─── Input for this task

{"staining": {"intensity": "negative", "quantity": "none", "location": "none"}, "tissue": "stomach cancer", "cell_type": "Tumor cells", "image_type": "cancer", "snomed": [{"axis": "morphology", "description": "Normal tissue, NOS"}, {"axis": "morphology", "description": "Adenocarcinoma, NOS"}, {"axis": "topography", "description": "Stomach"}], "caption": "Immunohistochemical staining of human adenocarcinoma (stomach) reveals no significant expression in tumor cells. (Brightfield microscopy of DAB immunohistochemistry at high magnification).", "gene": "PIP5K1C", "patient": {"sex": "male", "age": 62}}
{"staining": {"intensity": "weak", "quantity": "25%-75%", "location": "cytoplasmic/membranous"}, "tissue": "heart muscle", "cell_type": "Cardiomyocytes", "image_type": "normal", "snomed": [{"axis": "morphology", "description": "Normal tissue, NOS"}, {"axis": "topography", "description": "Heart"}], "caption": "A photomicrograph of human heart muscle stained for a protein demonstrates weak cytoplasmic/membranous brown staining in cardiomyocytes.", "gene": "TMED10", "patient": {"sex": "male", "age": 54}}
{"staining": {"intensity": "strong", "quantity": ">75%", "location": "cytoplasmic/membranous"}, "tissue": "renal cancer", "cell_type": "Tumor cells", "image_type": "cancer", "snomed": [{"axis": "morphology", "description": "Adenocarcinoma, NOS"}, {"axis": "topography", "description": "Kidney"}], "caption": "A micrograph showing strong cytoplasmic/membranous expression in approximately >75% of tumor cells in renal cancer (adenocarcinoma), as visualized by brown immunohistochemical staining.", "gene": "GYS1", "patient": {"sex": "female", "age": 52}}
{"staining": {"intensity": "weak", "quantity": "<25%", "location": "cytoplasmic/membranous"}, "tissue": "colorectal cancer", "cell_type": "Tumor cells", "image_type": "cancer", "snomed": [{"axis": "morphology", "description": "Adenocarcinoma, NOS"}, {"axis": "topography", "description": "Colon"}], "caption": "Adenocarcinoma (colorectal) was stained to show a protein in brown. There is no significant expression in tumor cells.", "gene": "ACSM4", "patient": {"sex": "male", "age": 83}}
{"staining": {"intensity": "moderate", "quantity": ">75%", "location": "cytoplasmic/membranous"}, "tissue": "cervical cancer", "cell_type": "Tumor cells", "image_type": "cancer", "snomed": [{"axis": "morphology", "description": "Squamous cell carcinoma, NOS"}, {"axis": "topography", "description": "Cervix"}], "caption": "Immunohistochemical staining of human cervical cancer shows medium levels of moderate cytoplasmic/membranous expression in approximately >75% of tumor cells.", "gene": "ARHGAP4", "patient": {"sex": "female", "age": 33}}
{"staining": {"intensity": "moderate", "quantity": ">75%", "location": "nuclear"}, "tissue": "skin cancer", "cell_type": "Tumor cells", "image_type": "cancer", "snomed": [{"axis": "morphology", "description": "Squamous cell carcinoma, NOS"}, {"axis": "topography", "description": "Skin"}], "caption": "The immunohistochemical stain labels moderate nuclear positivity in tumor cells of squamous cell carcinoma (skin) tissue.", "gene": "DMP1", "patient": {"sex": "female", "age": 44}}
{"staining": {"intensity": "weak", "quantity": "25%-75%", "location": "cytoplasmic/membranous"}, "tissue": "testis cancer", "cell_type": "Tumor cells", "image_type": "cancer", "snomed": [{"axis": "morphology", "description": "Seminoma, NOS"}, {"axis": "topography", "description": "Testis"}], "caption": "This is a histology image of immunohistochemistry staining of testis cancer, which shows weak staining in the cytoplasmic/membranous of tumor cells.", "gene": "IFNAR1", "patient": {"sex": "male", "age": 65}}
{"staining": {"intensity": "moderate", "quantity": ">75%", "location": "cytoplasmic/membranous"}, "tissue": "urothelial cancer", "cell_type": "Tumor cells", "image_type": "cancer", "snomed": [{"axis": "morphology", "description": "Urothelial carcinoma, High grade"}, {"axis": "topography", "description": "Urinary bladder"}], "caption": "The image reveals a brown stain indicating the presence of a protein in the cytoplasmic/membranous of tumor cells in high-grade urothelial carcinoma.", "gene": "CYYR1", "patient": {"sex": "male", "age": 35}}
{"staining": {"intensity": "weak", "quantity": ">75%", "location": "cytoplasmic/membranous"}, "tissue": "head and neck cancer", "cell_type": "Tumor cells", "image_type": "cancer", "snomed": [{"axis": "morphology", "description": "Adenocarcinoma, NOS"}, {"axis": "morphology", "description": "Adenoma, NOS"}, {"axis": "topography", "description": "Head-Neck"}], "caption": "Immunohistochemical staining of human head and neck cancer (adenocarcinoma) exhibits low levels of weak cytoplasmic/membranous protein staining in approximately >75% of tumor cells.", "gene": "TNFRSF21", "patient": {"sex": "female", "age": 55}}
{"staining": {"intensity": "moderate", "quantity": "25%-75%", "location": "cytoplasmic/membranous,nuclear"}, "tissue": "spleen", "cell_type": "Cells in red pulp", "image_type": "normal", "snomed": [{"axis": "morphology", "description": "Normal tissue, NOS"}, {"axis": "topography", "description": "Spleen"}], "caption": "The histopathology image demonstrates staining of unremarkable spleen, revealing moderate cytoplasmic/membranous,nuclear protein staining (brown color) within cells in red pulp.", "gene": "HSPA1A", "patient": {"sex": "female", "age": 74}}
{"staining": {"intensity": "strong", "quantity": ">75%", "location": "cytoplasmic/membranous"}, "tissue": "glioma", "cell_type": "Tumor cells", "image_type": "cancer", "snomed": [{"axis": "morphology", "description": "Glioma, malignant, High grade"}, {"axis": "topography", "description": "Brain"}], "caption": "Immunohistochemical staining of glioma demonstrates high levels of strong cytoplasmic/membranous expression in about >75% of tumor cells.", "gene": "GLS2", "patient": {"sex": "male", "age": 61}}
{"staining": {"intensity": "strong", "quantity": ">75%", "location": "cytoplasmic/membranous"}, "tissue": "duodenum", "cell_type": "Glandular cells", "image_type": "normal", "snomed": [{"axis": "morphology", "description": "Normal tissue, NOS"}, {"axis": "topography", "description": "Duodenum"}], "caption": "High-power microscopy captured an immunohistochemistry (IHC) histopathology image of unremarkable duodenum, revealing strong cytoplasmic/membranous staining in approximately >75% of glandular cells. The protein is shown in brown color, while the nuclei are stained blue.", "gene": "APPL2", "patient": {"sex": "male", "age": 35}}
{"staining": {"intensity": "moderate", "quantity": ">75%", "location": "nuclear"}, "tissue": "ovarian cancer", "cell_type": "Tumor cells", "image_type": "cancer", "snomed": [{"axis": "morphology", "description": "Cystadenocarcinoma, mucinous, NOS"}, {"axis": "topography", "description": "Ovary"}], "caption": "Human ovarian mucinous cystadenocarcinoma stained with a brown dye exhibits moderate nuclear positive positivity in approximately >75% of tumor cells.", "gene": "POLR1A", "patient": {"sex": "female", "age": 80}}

──────

About this task:
Among the entries, find every line holding "revealing" and return it.

Solution:
{"staining": {"intensity": "moderate", "quantity": "25%-75%", "location": "cytoplasmic/membranous,nuclear"}, "tissue": "spleen", "cell_type": "Cells in red pulp", "image_type": "normal", "snomed": [{"axis": "morphology", "description": "Normal tissue, NOS"}, {"axis": "topography", "description": "Spleen"}], "caption": "The histopathology image demonstrates staining of unremarkable spleen, revealing moderate cytoplasmic/membranous,nuclear protein staining (brown color) within cells in red pulp.", "gene": "HSPA1A", "patient": {"sex": "female", "age": 74}}
{"staining": {"intensity": "strong", "quantity": ">75%", "location": "cytoplasmic/membranous"}, "tissue": "duodenum", "cell_type": "Glandular cells", "image_type": "normal", "snomed": [{"axis": "morphology", "description": "Normal tissue, NOS"}, {"axis": "topography", "description": "Duodenum"}], "caption": "High-power microscopy captured an immunohistochemistry (IHC) histopathology image of unremarkable duodenum, revealing strong cytoplasmic/membranous staining in approximately >75% of glandular cells. The protein is shown in brown color, while the nuclei are stained blue.", "gene": "APPL2", "patient": {"sex": "male", "age": 35}}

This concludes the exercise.